What is a Filibuster?
Few people have claimed that Congress moves too fast. But there’s a difference between being fast and being thoughtful. Remember the tortoise and the hare? The House of Representatives is much more like the hare, and new bills are often passed quickly there because you just need a simple majority of the 435 Members to pass a bill. If you are the political party that controls the House, you can pass bills without a single vote coming from members of the other party.

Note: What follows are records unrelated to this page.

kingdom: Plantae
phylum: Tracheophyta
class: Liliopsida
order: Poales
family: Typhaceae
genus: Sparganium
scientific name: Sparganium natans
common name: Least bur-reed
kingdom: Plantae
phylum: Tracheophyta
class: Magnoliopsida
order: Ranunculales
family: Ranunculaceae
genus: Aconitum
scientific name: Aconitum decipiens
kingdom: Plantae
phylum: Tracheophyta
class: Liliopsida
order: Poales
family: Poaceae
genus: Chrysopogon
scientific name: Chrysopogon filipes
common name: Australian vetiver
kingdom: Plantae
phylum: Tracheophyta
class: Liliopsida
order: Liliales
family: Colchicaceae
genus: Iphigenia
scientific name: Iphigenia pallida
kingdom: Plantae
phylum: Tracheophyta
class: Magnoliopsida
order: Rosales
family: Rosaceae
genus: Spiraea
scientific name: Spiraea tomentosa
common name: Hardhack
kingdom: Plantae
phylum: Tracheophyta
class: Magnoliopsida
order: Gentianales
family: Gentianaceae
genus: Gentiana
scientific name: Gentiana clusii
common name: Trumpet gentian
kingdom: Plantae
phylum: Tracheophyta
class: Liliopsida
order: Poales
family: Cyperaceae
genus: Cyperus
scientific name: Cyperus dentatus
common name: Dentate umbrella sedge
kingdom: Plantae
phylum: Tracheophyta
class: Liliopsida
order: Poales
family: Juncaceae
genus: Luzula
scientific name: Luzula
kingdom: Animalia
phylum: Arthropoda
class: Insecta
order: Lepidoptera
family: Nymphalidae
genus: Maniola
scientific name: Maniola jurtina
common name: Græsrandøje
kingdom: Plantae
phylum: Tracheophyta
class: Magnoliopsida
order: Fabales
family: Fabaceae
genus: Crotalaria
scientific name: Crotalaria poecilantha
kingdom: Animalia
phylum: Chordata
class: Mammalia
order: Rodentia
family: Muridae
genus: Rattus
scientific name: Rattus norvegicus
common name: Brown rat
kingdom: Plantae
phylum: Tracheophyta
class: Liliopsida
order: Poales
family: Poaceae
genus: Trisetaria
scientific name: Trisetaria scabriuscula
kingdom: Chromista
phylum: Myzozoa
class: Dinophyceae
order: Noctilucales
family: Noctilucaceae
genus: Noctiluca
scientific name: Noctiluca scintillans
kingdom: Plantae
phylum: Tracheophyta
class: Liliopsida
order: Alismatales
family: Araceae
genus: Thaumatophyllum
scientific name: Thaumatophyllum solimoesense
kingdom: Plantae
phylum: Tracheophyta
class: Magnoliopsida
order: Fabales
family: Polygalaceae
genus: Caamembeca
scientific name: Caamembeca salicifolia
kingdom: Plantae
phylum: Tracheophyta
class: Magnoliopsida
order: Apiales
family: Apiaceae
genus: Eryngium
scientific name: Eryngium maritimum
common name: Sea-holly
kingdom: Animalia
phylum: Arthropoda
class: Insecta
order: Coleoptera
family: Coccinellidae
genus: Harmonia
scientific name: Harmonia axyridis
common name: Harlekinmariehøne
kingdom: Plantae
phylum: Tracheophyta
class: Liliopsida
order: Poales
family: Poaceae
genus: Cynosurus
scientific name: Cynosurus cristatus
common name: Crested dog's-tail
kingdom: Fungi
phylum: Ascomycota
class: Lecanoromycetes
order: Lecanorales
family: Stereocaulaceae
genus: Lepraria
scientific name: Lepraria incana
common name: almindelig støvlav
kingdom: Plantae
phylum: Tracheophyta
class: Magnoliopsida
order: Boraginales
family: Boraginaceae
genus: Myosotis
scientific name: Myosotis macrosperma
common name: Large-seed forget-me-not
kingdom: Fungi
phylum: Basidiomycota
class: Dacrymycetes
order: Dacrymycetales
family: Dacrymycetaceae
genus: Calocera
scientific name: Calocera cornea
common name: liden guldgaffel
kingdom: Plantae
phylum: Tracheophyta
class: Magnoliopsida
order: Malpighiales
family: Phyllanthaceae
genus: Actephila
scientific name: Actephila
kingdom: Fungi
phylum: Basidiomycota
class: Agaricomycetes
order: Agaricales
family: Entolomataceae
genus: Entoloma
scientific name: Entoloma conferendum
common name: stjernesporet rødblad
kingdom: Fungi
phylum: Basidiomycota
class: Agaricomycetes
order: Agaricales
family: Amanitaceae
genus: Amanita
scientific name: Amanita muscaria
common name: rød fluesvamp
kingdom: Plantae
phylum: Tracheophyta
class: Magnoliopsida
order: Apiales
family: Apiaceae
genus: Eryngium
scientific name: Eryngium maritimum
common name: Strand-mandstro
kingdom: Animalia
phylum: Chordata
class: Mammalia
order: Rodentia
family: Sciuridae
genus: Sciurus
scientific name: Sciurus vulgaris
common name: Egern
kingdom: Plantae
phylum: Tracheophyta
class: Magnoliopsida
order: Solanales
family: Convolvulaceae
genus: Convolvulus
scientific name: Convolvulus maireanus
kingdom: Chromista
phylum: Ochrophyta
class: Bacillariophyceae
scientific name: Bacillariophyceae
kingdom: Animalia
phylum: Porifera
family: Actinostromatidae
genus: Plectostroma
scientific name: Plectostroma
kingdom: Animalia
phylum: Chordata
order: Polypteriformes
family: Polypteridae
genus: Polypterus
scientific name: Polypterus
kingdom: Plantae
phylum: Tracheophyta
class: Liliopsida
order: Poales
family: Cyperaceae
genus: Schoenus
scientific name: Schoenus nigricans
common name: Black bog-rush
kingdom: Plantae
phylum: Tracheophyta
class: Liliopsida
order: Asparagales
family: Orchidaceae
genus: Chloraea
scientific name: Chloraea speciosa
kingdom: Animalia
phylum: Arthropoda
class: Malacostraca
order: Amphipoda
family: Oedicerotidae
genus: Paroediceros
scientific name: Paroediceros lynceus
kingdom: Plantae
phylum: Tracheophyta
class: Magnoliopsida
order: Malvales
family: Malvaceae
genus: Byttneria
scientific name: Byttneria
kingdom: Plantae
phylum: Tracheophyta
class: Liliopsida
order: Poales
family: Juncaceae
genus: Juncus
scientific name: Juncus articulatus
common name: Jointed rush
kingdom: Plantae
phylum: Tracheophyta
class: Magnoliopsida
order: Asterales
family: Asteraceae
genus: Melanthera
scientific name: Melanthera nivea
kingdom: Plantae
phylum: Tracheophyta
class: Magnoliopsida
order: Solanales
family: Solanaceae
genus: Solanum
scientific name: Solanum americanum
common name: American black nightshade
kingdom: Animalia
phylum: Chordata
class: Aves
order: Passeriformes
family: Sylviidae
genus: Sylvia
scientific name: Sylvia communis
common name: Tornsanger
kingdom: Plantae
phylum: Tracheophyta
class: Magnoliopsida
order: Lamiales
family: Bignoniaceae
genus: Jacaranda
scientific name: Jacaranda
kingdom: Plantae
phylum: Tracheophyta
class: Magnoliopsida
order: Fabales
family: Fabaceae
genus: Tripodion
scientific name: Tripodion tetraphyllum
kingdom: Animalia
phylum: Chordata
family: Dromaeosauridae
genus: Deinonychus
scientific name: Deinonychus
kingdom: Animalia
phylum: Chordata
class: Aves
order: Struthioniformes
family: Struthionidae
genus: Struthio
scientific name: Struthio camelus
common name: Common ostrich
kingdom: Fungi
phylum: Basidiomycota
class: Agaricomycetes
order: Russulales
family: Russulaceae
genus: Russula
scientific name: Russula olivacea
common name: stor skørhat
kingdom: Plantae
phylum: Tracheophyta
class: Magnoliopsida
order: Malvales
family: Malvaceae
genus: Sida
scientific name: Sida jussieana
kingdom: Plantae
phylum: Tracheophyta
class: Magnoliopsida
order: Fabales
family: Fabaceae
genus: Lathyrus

But bills don’t become laws unless they also pass the Senate. The Senate is much more like the tortoise—slow and steady. Because of a rule called the “filibuster,” bills in the Senate need 60 votes out of the 100 to become law. Because neither party usually controls 60 seats, it means the majority party needs to convince a few members of the other side to vote for the law. The result is that laws passing the Senate need more cooperation and bi-partisan support. Leading to better laws.
But there have been threats by the controlling party to do away with the filibuster, making it easier for the controlling party to pass laws without the support of the minority party or any efforts at bipartisanship. This is dangerous because if one party gets rid of the filibuster, all efforts at cooperation will evaporate. And the next time the controlling party switches after an election, they will now be the ones with zero power.
The filibuster is good because it guarantees that the minority party, and the Americans they represent, get a voice in Congress.